Scan the entries below. Report each line where the string "middle" occurs.

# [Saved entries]
···
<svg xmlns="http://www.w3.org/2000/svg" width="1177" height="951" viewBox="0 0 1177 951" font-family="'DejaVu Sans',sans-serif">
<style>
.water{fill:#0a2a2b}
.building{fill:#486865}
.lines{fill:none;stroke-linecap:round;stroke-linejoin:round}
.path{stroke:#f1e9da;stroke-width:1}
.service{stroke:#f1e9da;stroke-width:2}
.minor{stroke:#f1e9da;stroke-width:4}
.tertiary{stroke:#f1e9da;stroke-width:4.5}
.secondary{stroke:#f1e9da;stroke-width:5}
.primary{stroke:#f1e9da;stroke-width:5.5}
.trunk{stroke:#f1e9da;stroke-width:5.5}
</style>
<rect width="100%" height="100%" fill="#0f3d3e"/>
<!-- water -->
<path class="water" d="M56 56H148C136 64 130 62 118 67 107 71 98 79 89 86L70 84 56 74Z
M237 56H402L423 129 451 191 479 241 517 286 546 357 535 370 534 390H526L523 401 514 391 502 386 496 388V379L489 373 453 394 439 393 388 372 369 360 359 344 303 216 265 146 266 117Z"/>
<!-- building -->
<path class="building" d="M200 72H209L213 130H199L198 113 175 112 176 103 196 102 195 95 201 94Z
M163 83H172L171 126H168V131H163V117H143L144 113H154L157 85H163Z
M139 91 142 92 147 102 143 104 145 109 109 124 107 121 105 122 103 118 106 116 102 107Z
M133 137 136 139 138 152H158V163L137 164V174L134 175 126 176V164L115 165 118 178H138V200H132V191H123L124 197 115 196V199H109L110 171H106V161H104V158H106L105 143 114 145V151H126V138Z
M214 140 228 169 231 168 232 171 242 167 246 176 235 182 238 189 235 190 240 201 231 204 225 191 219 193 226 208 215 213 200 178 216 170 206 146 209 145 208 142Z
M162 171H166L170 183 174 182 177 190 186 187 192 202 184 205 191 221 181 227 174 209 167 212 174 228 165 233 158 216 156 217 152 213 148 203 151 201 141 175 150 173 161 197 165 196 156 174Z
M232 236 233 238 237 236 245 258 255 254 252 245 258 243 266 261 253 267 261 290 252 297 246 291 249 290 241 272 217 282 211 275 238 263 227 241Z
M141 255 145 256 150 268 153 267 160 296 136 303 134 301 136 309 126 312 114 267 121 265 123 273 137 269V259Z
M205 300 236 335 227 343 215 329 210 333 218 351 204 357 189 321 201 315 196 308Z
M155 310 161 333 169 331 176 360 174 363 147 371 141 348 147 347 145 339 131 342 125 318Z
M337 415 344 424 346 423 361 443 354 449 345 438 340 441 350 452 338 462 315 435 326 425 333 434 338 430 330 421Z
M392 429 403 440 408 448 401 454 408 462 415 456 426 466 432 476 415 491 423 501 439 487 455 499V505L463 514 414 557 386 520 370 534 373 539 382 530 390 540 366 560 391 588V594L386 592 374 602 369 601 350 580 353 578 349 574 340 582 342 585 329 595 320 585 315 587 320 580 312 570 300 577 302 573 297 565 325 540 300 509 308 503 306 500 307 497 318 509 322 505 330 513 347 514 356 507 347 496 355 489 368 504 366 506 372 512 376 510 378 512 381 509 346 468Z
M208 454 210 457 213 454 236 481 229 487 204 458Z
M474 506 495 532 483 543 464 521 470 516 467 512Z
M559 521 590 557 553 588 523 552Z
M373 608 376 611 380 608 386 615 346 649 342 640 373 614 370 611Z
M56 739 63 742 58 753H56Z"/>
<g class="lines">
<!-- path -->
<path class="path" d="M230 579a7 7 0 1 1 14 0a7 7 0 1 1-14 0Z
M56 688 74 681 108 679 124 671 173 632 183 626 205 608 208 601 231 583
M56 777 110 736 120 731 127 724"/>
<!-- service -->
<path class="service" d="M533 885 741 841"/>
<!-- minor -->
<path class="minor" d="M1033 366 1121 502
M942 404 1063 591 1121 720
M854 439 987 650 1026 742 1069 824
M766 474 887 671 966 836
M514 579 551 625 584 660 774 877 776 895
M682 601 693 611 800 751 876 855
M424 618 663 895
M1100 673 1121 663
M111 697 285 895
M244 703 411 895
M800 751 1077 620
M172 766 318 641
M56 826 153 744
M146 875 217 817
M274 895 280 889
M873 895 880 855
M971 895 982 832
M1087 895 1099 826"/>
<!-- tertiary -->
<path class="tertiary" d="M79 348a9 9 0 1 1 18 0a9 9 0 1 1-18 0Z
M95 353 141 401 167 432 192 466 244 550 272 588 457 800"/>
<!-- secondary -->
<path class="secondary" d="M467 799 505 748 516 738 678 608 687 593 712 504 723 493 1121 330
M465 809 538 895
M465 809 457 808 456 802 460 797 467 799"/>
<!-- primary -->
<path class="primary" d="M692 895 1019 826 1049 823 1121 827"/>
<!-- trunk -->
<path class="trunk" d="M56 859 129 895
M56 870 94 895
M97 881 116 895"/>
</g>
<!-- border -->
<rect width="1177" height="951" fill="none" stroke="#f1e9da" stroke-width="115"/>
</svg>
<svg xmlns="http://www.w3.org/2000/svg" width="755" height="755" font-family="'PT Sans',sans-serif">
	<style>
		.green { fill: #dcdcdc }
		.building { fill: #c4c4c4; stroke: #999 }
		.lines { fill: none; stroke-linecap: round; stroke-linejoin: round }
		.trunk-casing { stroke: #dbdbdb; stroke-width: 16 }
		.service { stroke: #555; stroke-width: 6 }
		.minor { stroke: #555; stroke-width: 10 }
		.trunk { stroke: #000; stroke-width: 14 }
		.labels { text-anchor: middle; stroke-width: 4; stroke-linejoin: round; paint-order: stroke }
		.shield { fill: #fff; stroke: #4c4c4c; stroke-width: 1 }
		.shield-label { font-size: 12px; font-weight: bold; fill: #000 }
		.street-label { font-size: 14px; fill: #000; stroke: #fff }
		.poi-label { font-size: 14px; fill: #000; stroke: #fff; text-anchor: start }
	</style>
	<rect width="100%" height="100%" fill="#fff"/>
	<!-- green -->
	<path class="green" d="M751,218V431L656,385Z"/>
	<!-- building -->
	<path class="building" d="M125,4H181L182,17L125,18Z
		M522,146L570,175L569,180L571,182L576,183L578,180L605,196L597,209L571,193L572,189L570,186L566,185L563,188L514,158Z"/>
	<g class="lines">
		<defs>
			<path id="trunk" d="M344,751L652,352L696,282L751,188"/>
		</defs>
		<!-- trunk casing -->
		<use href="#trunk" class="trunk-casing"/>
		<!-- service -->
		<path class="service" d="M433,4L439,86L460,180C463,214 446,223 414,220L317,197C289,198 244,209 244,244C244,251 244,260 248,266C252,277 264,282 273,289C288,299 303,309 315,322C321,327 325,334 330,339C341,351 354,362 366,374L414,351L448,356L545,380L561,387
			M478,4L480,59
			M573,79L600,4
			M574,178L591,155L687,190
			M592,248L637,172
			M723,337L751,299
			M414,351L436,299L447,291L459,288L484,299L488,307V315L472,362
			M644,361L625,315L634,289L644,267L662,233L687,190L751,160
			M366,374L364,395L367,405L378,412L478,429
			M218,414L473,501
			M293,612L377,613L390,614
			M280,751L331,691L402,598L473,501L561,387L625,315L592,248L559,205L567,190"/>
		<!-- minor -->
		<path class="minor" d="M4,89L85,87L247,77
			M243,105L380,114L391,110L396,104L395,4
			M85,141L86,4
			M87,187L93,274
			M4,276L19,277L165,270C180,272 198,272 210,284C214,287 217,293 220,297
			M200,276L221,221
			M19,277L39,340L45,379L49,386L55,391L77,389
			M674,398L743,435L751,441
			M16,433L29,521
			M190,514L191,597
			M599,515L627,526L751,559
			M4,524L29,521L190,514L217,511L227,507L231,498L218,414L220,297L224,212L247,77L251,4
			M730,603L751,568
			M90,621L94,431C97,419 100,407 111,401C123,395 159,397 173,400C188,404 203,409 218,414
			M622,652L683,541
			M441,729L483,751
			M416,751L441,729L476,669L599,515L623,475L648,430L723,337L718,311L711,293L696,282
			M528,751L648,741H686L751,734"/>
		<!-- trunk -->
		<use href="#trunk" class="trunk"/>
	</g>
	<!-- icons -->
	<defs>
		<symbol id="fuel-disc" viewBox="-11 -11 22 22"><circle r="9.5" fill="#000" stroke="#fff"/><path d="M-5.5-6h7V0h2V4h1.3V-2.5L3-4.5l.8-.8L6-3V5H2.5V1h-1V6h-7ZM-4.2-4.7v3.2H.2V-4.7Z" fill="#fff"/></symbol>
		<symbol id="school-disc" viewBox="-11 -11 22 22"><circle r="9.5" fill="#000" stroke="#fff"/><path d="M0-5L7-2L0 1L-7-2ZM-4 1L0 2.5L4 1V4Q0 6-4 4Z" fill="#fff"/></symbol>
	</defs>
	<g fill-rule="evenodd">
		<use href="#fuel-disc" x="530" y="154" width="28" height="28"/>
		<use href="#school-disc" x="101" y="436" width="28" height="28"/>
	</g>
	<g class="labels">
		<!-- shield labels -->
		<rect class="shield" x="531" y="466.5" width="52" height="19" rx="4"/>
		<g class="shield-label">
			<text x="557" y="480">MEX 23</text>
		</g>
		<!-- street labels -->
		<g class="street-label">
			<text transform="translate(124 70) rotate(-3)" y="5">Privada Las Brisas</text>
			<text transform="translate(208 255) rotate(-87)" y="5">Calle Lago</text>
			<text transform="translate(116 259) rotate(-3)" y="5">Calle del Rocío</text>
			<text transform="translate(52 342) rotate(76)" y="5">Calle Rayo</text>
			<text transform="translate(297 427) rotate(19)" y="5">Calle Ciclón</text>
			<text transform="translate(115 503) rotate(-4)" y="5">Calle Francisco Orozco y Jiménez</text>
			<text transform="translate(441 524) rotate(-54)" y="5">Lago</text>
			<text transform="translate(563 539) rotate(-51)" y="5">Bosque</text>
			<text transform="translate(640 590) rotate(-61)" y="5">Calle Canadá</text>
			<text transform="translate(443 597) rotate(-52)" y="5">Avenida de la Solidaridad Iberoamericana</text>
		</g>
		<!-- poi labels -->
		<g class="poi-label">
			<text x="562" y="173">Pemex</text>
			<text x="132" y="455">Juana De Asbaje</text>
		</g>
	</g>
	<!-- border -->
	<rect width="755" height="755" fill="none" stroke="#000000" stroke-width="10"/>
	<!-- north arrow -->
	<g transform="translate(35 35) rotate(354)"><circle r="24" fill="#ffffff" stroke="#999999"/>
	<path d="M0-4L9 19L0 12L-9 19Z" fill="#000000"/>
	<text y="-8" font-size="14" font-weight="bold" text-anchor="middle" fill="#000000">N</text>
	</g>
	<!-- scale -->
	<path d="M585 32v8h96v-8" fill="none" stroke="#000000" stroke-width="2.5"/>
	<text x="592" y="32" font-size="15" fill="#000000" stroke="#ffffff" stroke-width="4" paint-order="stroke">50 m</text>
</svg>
···
# [Answer to this exercise]
		.labels { text-anchor: middle; stroke-width: 4; stroke-linejoin: round; paint-order: stroke }
	<text y="-8" font-size="14" font-weight="bold" text-anchor="middle" fill="#000000">N</text>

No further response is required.